A widget (or control) is an interface component that a computer user interacts with, such as a window or a text box. Widgets are sometimes qualified as virtual to distinguish them from their physical counterparts, e.g. virtual buttons that can be clicked with a mouse cursor, vs. physical buttons that can be pressed with a finger. Widgets are often packaged together in widget toolkits. Programmers use widgets to build graphical user interfaces (GUIs).
One commonly referred to type of widgets are the Dashboard widgets of Apple Macintosh computer users. Widgets, in this case, are downloadable interactive virtual tools that provide services such as showing the user the latest news, the current weather, a dictionary, a map program, sticky notes, or even a language translator, among other things.
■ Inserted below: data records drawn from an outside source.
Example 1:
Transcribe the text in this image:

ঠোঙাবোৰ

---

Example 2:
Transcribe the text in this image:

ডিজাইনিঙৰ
Some say that the word "widget" is derived from the combination of "window" and "gadget". This is unlikely. The earliest known occurrence of the word "widget" is in Beggar on Horseback (1924), a comedy play written by George S. Kaufman and Marc Connelly. The hero of this play is a struggling composer who must choose between creating music that stimulates his soul (but earns no money) or earning a living by accepting a soul-deadening job in a factory that makes "widgets". The text of the play intentionally refrains from revealing what "widgets" are; clearly, they represent any purely mercantile commodity that has no artistic or spiritual value.
In Britain, the word "widget" has an additional meaning, not encountered in the United States. A widget, in this sense, is a small device attached to beer cans during their manufacture (only for certain brands of beer) which enables the beer to maintain its cold temperature and its "head" for a prolonged period without refrigeration.